What is needed is an exact copy of the records below, with the pictures left out.

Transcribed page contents
--------------------

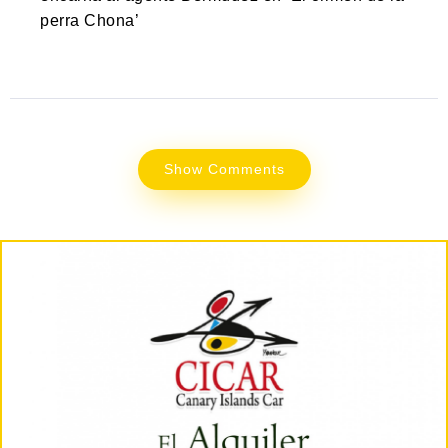
perra Chona’
Show Comments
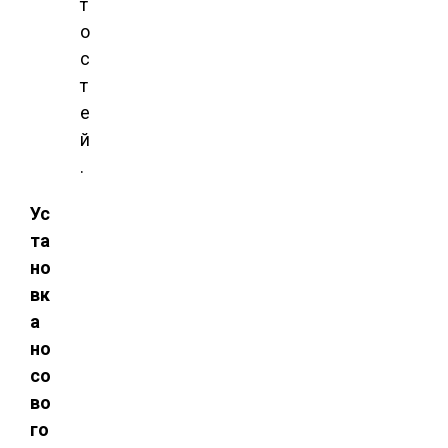
т
о
с
т
е
й
.
Ус
та
но
вк
а
но
со
во
го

--------------------

:: Written response ::
perra Chona’
Show Comments
т
о
с
т
е
й
.
Ус
та
но
вк
а
но
со
во
го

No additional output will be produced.